But to get back to history. All of the area mentioned above between Bayou Castine and Bayou Cane - 4800 acres - was acquired by Marigny in 1829 as part of his grand northshore development plan. On the land west of Bayou Castine, he would build his resort community that was to become Mandeville. To the east would be his personal plantation, Fontainebleau. Marigny, an ardent Francophile, named it after a lovely forest outside of Paris that he admired.
He bought the property from the family of Don Antonio Bonabel, a heavy political hitter under Spanish Colonial Governor Carondelet who had acquired it by land grant. In addition to being his northshore retreat, Marigny also planned to make it a working sugar plantation. The property had a residence, other outbuildings, and possibly the sugar mill already on it. Marigny added a brick-making facility and other structures. Only parts of the walls and chimneys of the sugar mill near the Visitors Center are readily visible today, but foundations and remnants of other buildings continue to be uncovered. The modest “plantation” residence was probably destroyed soon after the above 1915 photograph was taken, but it also could have been torn down during Civilian Conservation Corps (CCC) work in the 1930s.
Although Marigny’s resort town was a big success, his ideas for a sugar plantation were not. Upon not all that insightful reflection, one can probably see why. Fontainebleau looks nothing like the land used successfully for growing sugar cane in the Cajun Country to the west, and Marigny was not able to harvest enough to make the operation pay. According to Park Ranger Richard Scott, at one point he resorted to transporting cane grown on one of his southshore plantations by steamboat across the lake for processing in the Fontainebleau mill. This questionable business plan, coupled with lingering credit problems from the great national financial panic of 1837, caused Marigny to lose the land in the early 1850s.
In the late 1800s major logging operations came to the mostly untouched long leaf pine forests of St. Tammany, and in the early 1900, the property was acquired by the Great Southern Lumber Company. Timber harvested from Fontainebleau and elsewhere was sent to the Bogalusa area, where the company operated the largest sawmill in the world between 1908 and 1938.
Fontainebleau’s rebirth came in the 1930s, when the Louisiana state park system was created and the 2800 acres for the current park was acquired. This coincided nicely with the creation of the CCC, which was designed to put young adults to work and help the country out of the Great Depression. Between 1938 and 1942, when the park was finally opened, the CCC began the reforestation of the park and built still-standing structures like the pigeonaire at the park’s entrance and the pavilion near the lake. Other amenities on the master plan, like the golf course, were never built.

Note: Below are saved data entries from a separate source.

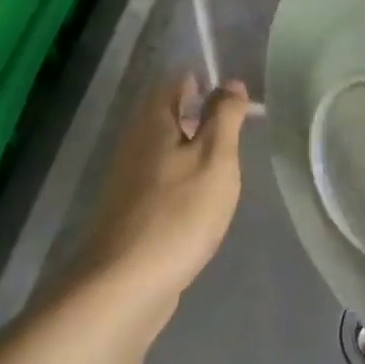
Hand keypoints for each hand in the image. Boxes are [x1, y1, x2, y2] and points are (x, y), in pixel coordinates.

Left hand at [73, 75, 249, 296]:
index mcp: (152, 120)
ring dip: (193, 146)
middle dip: (201, 112)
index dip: (208, 80)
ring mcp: (127, 176)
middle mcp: (133, 140)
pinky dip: (183, 175)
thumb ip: (225, 117)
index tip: (239, 97)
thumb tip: (231, 83)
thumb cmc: (179, 213)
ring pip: (164, 145)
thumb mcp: (215, 158)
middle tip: (239, 128)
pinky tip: (202, 197)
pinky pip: (160, 175)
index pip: (177, 79)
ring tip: (227, 162)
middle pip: (168, 111)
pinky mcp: (129, 208)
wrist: (126, 284)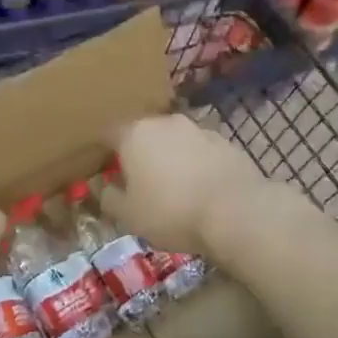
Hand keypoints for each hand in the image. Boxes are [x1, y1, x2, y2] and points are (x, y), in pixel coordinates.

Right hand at [99, 114, 267, 255]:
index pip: (109, 133)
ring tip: (174, 187)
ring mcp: (198, 129)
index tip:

When the CCC started building the park, the Governor of Louisiana was Richard Leche, who owned homes in St. Tammany and took a great interest in the area. Some would say too great an interest. Leche was sentenced to ten years in federal prison in 1939 (pardoned in 1953) for his involvement in what were called the Louisiana Scandals. Among several transgressions involving favors for friends and supporters, Leche began construction of a “private” golf course on the property north of Hwy 190 where the Northlake Nature Center and Pelican Park now sit. The course was never opened, but remains of the clubhouse are still on the Nature Center property, and old sand traps can be seen around the Brown Pelican Gym at Pelican Park. In a bit of historical irony, the use of state land for the Nature Center and Pelican Park was only possible because of the personal interest and intercession of Governor Edwin Edwards.

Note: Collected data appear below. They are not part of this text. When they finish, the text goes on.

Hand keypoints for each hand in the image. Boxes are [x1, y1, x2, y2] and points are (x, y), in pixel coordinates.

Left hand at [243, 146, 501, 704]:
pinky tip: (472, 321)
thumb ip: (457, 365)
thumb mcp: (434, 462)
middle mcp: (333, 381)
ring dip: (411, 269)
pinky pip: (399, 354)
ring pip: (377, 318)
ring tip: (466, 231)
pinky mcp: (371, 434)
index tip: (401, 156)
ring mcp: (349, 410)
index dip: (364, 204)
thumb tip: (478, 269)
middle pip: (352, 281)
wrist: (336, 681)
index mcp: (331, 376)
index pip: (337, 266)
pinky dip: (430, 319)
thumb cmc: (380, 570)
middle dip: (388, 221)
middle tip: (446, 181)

One final historical tidbit. The original name of Fontainebleau was Tchefuncte State Park because … well, because Governor Leche liked the name – probably because he had a home on the Tchefuncte River. It was while the park was so named that workers discovered large shell middens containing bones, pottery shards and other evidence of a unique Native American group that existed in the area between 600 BC and 200 AD. Because of the discovery in the park, this was called the Tchefuncte Culture.
Well, that’s the history of Fontainebleau. Take it or leave it. It is what it is, you know.